= Amide ring =

Small motifs in proteins and polypeptides

Amide rings are small motifs in proteins and polypeptides. They consist of 9-atom or 11-atom rings formed by two CO^{...}HN hydrogen bonds between a side chain amide group and the main chain atoms of a short polypeptide. They are observed with glutamine or asparagine side chains within proteins and polypeptides. Structurally similar rings occur in the binding of purine, pyrimidine and nicotinamide bases to the main chain atoms of proteins. About 4% of asparagines and glutamines form amide rings; in databases of protein domain structures, one is present, on average, every other protein.

In such rings the polypeptide has the conformation of beta sheet or of type II polyproline helix (PPII).
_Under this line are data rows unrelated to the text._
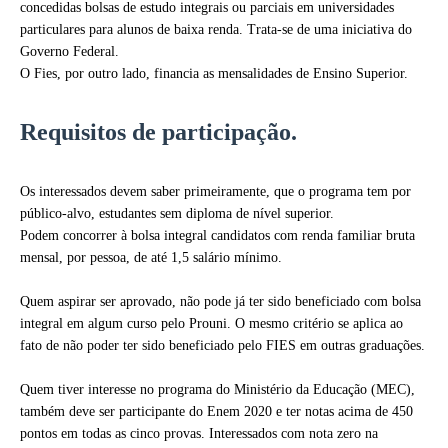
concedidas bolsas de estudo integrais ou parciais em universidades
particulares para alunos de baixa renda. Trata-se de uma iniciativa do
Governo Federal.
O Fies, por outro lado, financia as mensalidades de Ensino Superior.
Requisitos de participação.
Os interessados devem saber primeiramente, que o programa tem por
público-alvo, estudantes sem diploma de nível superior.
Podem concorrer à bolsa integral candidatos com renda familiar bruta
mensal, por pessoa, de até 1,5 salário mínimo.
Quem aspirar ser aprovado, não pode já ter sido beneficiado com bolsa
integral em algum curso pelo Prouni. O mesmo critério se aplica ao
fato de não poder ter sido beneficiado pelo FIES em outras graduações.
Quem tiver interesse no programa do Ministério da Educação (MEC),
também deve ser participante do Enem 2020 e ter notas acima de 450
pontos em todas as cinco provas. Interessados com nota zero na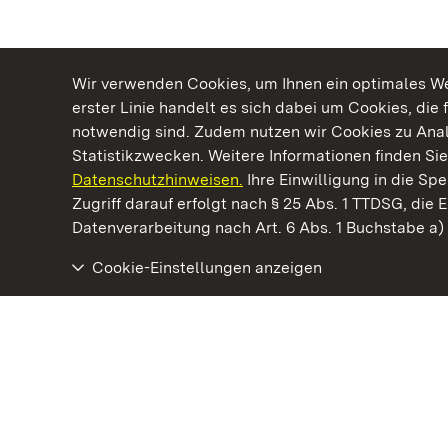
Wir verwenden Cookies, um Ihnen ein optimales Web
erster Linie handelt es sich dabei um Cookies, die 
notwendig sind. Zudem nutzen wir Cookies zu Ana
Statistikzwecken. Weitere Informationen finden Sie
Datenschutzhinweisen.
Ihre Einwilligung in die S
Kommen. Staunen. Genießen.
Zugriff darauf erfolgt nach § 25 Abs. 1 TTDSG, die E
Datenverarbeitung nach Art. 6 Abs. 1 Buchstabe a
Cookie-Einstellungen anzeigen
Staatliche Schlösser und Gärten Baden‑Württemberg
A number of glutamines and asparagines help bind short peptides (with the PPII conformation) in the groove of class II major histocompatibility complex proteins by forming these motifs. An 11-atom amide ring, involving a glutamine residue, occurs at the interior of the light chain variable domains of some immunoglobulin G antibodies and assists in linking the two beta-sheets.

An amide ring is employed in the specificity of the adaptor protein GRB2 for a particular asparagine within proteins it binds. GRB2 binds strongly to the pentapeptide EYINQ (when the tyrosine is phosphorylated); in such structures a 9-atom amide ring occurs between the amide side chain of the pentapeptide's asparagine and the main chain atoms of residue 109 of GRB2.